## Input data:
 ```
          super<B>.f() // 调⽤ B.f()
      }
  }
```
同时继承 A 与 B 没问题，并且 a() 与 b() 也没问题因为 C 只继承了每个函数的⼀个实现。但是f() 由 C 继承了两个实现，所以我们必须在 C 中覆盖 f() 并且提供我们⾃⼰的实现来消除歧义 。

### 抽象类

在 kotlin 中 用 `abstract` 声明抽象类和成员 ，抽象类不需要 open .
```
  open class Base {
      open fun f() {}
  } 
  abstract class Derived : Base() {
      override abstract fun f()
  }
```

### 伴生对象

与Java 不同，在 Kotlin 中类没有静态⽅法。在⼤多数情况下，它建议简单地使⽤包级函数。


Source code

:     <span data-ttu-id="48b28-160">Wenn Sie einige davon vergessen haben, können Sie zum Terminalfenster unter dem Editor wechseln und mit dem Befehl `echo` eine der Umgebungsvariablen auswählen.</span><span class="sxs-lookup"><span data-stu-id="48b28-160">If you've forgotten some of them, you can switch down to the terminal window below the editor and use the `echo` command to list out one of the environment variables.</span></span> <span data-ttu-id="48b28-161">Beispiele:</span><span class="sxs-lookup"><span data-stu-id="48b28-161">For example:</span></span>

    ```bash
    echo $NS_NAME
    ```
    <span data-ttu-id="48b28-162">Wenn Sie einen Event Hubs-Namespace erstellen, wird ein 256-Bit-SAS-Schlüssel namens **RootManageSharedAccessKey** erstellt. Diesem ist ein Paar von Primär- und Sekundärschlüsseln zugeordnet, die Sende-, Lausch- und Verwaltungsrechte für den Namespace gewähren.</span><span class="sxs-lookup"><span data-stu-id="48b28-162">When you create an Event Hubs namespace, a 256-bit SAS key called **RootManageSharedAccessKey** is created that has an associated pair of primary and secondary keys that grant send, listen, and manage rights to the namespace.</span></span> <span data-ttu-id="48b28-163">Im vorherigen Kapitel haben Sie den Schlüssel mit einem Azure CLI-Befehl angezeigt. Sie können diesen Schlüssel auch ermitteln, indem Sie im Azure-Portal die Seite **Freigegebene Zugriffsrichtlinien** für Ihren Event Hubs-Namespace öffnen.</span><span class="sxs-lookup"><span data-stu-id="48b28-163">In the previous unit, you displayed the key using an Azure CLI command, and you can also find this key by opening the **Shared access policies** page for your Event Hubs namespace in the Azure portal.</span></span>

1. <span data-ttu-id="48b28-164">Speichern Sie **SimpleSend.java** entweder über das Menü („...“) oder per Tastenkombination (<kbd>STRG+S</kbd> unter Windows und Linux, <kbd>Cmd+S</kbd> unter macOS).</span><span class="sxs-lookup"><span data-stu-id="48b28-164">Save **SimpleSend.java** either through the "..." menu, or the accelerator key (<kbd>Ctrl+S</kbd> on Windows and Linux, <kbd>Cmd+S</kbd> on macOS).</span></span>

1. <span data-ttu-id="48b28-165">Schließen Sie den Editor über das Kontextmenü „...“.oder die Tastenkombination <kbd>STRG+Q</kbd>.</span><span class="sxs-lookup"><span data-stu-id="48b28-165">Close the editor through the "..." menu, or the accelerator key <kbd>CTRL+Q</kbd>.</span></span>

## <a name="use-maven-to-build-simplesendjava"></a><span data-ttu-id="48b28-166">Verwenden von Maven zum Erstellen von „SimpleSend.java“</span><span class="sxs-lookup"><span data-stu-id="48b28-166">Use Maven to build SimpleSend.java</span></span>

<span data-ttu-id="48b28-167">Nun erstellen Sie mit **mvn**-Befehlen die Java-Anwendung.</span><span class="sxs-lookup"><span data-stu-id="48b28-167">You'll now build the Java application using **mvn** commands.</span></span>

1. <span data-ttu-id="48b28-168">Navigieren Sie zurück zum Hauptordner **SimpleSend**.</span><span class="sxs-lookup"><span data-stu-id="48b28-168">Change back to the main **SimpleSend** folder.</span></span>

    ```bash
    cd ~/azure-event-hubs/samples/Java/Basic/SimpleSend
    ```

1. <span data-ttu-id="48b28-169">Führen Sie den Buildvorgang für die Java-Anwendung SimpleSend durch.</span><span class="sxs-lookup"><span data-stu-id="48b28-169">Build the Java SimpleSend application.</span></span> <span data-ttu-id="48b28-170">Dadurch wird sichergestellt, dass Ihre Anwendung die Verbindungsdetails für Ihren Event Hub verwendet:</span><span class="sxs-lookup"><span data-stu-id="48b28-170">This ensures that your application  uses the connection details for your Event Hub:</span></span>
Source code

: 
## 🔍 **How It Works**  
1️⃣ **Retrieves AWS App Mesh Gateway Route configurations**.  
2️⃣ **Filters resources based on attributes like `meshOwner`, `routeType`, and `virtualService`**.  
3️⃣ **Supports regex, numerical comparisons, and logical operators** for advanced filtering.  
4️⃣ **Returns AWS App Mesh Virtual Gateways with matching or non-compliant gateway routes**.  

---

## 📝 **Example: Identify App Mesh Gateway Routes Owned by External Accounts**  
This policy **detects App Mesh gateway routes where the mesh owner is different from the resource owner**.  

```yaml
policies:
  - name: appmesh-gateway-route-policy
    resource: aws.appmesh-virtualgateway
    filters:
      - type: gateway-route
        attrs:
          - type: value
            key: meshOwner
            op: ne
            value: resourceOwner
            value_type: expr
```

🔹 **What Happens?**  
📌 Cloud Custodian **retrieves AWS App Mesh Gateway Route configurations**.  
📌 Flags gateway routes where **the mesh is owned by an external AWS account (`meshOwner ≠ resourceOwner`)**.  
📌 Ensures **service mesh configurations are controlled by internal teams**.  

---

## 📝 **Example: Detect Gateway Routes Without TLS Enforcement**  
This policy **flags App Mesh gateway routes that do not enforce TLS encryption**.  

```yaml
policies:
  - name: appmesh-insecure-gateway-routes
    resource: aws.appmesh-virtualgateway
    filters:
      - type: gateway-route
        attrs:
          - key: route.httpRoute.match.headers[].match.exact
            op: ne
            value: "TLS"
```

## The problem:
Among the lines above, return those that hold the word "resourceOwner".

## Solution to this problem:
            value: resourceOwner
📌 Flags gateway routes where **the mesh is owned by an external AWS account (`meshOwner ≠ resourceOwner`)**.  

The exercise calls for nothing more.